Many? Which conversations would those be? "I don't think I need to explain to you why I didn't want to talk about it," the greenette whispered, bowing his head.
"Hm. Fear is a powerful motivator. What would your teachers think? What would I think?" Nedzu cocked his head. "There was also the issue of having no explanation for any of it and perhaps not being sure if it were real at all." Nedzu hummed. "All fair points." It was completely unclear whether the principal intended to hold this against Izuku. "I now wish to apologize."
"Huh? Why?"
"Because you are a student and it was very much not your job to defend a maximum security prison, unarmed and unarmored, with only your wits and a hastily acquired weapon whose mechanics you were unfamiliar with. Keeping this floor secure was our job and the job of Tartarus security. The fact that you were forced to kill an inmate to save your own life is a grievous failure on all of our parts." Oh. Fossa hadn't thought of it like that.
"Beyond that," the principal continued even more seriously--yes, apparently it was possible for him to sound more serious--"were you any other student of your year you would almost certainly be dead now and it would be a consequence of my decisions, a grave blunder for which I would never forgive myself."
There was no need to say it so bluntly, besides, "Bakugou or Todoroki would have been just fine, so would plenty of others."
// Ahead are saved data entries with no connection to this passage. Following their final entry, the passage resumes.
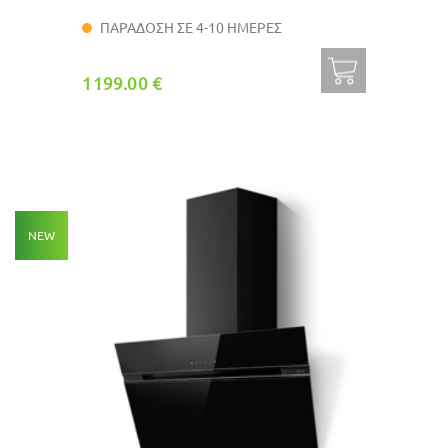
ΠΑΡΑΔΟΣΗ ΣΕ 4-10 ΗΜΕΡΕΣ
1199.00 €
NEW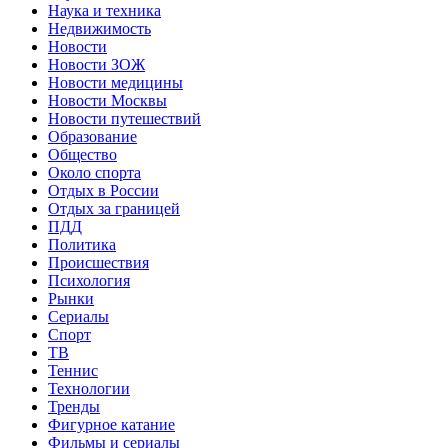
Наука и техника
Недвижимость
Новости
Новости ЗОЖ
Новости медицины
Новости Москвы
Новости путешествий
Образование
Общество
Около спорта
Отдых в России
Отдых за границей
ПДД
Политика
Происшествия
Психология
Рынки
Сериалы
Спорт
ТВ
Теннис
Технологии
Тренды
Фигурное катание
Фильмы и сериалы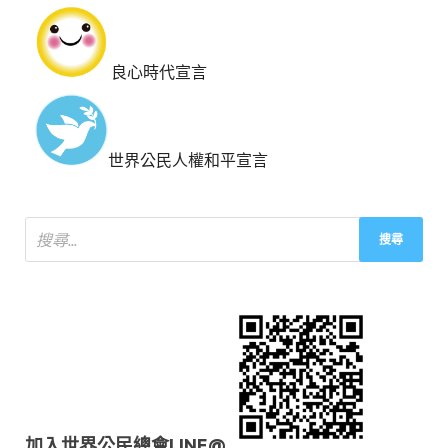
良心時代宣言
世界公民人權和平宣言
加入世界公民總會LINE@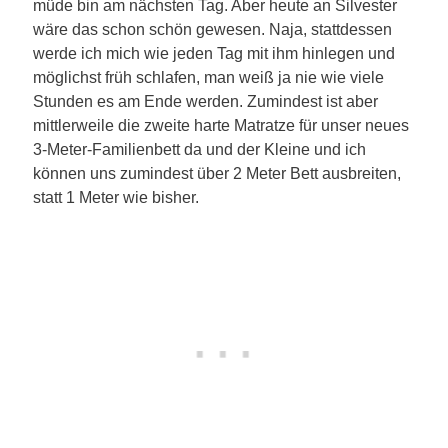
müde bin am nächsten Tag. Aber heute an Silvester
wäre das schon schön gewesen. Naja, stattdessen
werde ich mich wie jeden Tag mit ihm hinlegen und
möglichst früh schlafen, man weiß ja nie wie viele
Stunden es am Ende werden. Zumindest ist aber
mittlerweile die zweite harte Matratze für unser neues
3-Meter-Familienbett da und der Kleine und ich
können uns zumindest über 2 Meter Bett ausbreiten,
statt 1 Meter wie bisher.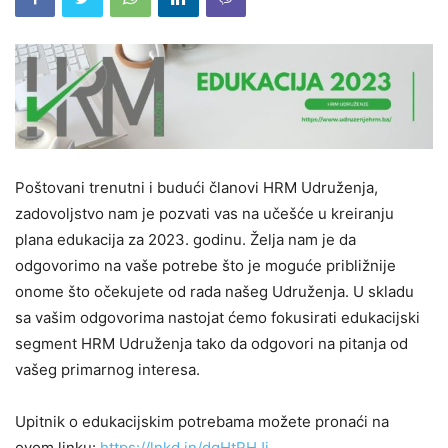
Poštovani trenutni i budući članovi HRM Udruženja,
zadovoljstvo nam je pozvati vas na učešće u kreiranju
plana edukacija za 2023. godinu. Želja nam je da
odgovorimo na vaše potrebe što je moguće približnije
onome što očekujete od rada našeg Udruženja. U skladu
sa vašim odgovorima nastojat ćemo fokusirati edukacijski
segment HRM Udruženja tako da odgovori na pitanja od
vašeg primarnog interesa.
Upitnik o edukacijskim potrebama možete pronaći na
ovom linku:
https://lnkd.in/dgHtRHJj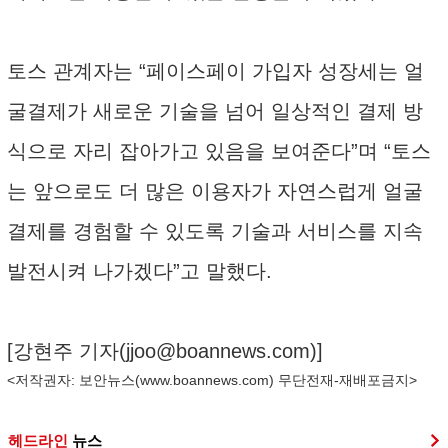
토스 관계자는 “페이스페이 가입자 성장세는 얼
굴결제가 새로운 기술을 넘어 일상적인 결제 방
식으로 자리 잡아가고 있음을 보여준다”며 “토스
는 앞으로도 더 많은 이용자가 자연스럽게 얼굴
결제를 경험할 수 있도록 기술과 서비스를 지속
발전시켜 나가겠다”고 말했다.
[강현주 기자(
jjoo@boannews.com
)]
<저작권자: 보안뉴스(
www.boannews.com
) 무단전재-재배포금지>
헤드라인
뉴스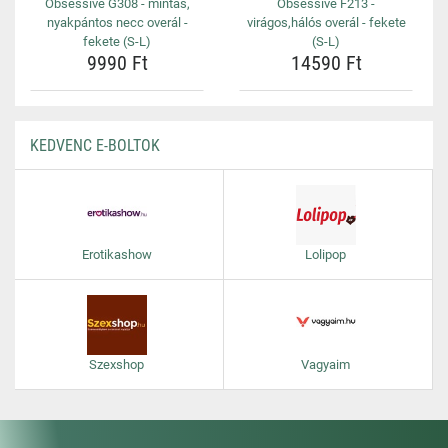
Obsessive G308 - mintás,
Obsessive F213 -
nyakpántos necc overál -
virágos,hálós overál - fekete
fekete (S-L)
(S-L)
9990 Ft
14590 Ft
KEDVENC E-BOLTOK
Erotikashow
Lolipop
Szexshop
Vagyaim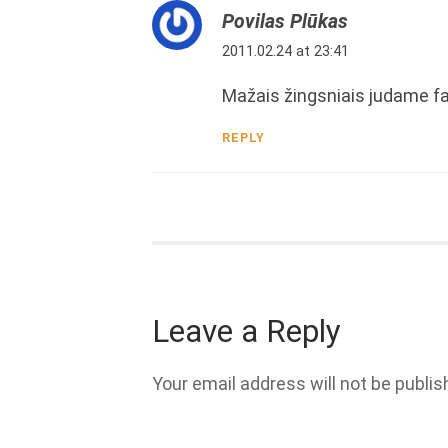
Povilas Plūkas
2011.02.24 at 23:41
Mažais žingsniais judame f
REPLY
Leave a Reply
Your email address will not be publis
Nedzu shook his head. "Do you think Todoroki would have been able or willing to kill Moonfish with only seconds to decide to do so? Do you think Bakugou would have had the patience to resist closing to melee range with the original six infiltrators? He certainly would not have won that fight in close quarters." Izuku grimaced. Nedzu probably had a point. "For this I apologize again. Sending you back to the elevator while we had our... discussion seemed perfectly reasonable at the time. This should have... if this was..." Nedzu struggled for words and the greenette struggled to understand what it might mean for the world at large that Nedzu struggled for words, "nowhere is safe now," the principle eventually concluded. "I need to buy more office supplies," the mammal muttered, pinching the fur between his eyes as an upset human might pinch the bridge of one's nose.
"Office supplies? What does that..." have to do with security?
"Some office supplies supply more dangerous offices than others," Nedzu waved him off.
Izuku would wager that "office supplies" was Nedzu's euphemism for defensive weaponry.